Here are some of the places and posts that I think particularly show how social media and networks might be useful in medical education (and also some of the risks)
AnneMarie is one to follow. A leading SoME fan and medical academic helping to guide new generations of doctors. Thanks AMC.. some great scoops here with examples of how the technology can be a real and practical help. So many professionals are wary of social networks, but as a professional tool they are powerful!
Getting your 'voice' right when socially engaging is exactly the same as the medias' knowing your audience skills. Yes, it's difficult, when speaking to a wide community (B2C) to hit the right note for all. But if you do, the news is going to spread further and be accessed by more.
This is why putting resources into training professionals and organisations to think about how they use social media (and other outlets) is absolutely key.
In our training for health professionals we often use the phrase "Think of it this way: The social media community and media audiences are your patients - 'en masse'. You can get messages out using these channels quickly and across a very broad reach. This is where your patients, your audience for engagement are. You need to be here too."
Joe McCrea knows a thing or two about communicating at the sharp end. Here's his take on social media in the public sector... and that much-quoted phrase: "You are what you tweet". But what's crucial, from my perspective, are the statistics about who is using social media and for what. These are the figures you need to think about when you engage... This is your client base, your audience, they are your patient target groups and they're all on Twitter, Facebook and other social networks. If you want to improve access and information, you must engage with social media.
What a fantastic post... I found myself nodding vigorously all the way through. Thank you Rob.
Last year I chaired an RCGP conference debate about doctors and the health sector using social media. I asked for a show of hands in the room of around 150 to indicate how many of the GP's used split personalities on Twitter - a different personal account ethos to their professional profile. More than half raised their hands.
There are understandable concerns about blurring the work-life boundaries for all of us, but perhaps none moreso than doctors and nurses? But your comment: "Over time I have moved on from being very focused on issues and facts, recognising these as being essential but not sufficient, and supplemented them with stories about patients and families. On occasions, I have been that patient, that family has been mine" is so very valuable. Surely there is no better way to ensure that our health system displays humanity in its care than for those who give the care to acknowledge that they are also patients, carers, family and learners?
If you have reasonable personal ethics, indicating your personal experiences to make a powerful point on social media channels shouldn't be a problem.

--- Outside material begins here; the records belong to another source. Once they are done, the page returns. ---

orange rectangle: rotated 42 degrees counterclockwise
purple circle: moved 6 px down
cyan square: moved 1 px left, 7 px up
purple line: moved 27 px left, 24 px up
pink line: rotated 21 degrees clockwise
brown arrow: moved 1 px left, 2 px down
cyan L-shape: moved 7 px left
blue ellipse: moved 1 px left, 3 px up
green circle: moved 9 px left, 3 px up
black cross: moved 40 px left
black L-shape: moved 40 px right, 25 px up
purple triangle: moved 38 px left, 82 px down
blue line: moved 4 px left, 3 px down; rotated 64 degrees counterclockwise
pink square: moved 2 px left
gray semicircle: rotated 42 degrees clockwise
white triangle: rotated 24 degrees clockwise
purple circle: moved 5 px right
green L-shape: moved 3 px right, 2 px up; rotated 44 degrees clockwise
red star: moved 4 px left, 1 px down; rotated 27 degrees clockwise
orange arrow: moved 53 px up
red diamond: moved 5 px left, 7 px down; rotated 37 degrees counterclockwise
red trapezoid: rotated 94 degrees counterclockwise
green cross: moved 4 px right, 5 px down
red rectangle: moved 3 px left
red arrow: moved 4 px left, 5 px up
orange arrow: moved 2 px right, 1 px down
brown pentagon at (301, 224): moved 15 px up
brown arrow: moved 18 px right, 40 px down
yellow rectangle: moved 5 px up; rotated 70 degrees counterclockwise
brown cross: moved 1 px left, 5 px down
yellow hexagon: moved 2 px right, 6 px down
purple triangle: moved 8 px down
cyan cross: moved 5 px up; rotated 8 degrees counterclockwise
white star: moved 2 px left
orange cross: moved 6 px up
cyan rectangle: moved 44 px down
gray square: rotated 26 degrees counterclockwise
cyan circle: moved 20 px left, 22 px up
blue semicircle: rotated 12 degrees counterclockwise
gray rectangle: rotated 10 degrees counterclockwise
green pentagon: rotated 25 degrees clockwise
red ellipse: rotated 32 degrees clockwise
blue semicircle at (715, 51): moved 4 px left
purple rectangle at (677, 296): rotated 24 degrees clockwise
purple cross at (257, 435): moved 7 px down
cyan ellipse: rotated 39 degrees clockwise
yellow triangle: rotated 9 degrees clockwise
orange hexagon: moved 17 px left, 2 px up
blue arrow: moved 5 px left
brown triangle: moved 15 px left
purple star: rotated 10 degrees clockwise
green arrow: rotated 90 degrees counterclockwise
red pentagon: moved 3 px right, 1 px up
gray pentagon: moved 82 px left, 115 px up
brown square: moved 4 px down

If you like to swear, be rude or vindictive to others, have unsociable personal addictions and when you post, something inside you cringes... maybe that's a catalyst for you to consider some personal and professional reflection?
Thanks again Rob and David... keep up the great work!
Health Journalist, daughter of a man who died with Alzheimers, mother of two teenagers with the usual sugar addictions and sister to a nurse with an eating disorder.
There are still so many health professionals, especially doctors, who are wary of the lack of control, possible abuse or increase in vulnerability of patients using the online arena.
They're equally concerned about exposing themselves to professional criticism (or legal challenges), of a potentially piecemeal flow of good health information to patients and of breaking down the public/professional barriers in some cases.
But Sue's experience - echoed by many of us with a link to health and social media - shows that even the most vulnerable of individuals can benefit.
But responsible and positive use of #chat is just about human contact, humanity and the values of politeness, being responsible, respectful and honest that surely, we should all be able to manage relatively well?
Patients, especially vulnerable or hard-to-reach individuals need these avenues of communication to be open. Thought has to be put into how to ensure they do not expose themselves too much (Your thoughts, Sue or David?), but social media is here to stay and its great, swift, cost-effective and user-friendly tool. Why shouldn't it be for people who really help and support, rather than just celebrity tittle tattle?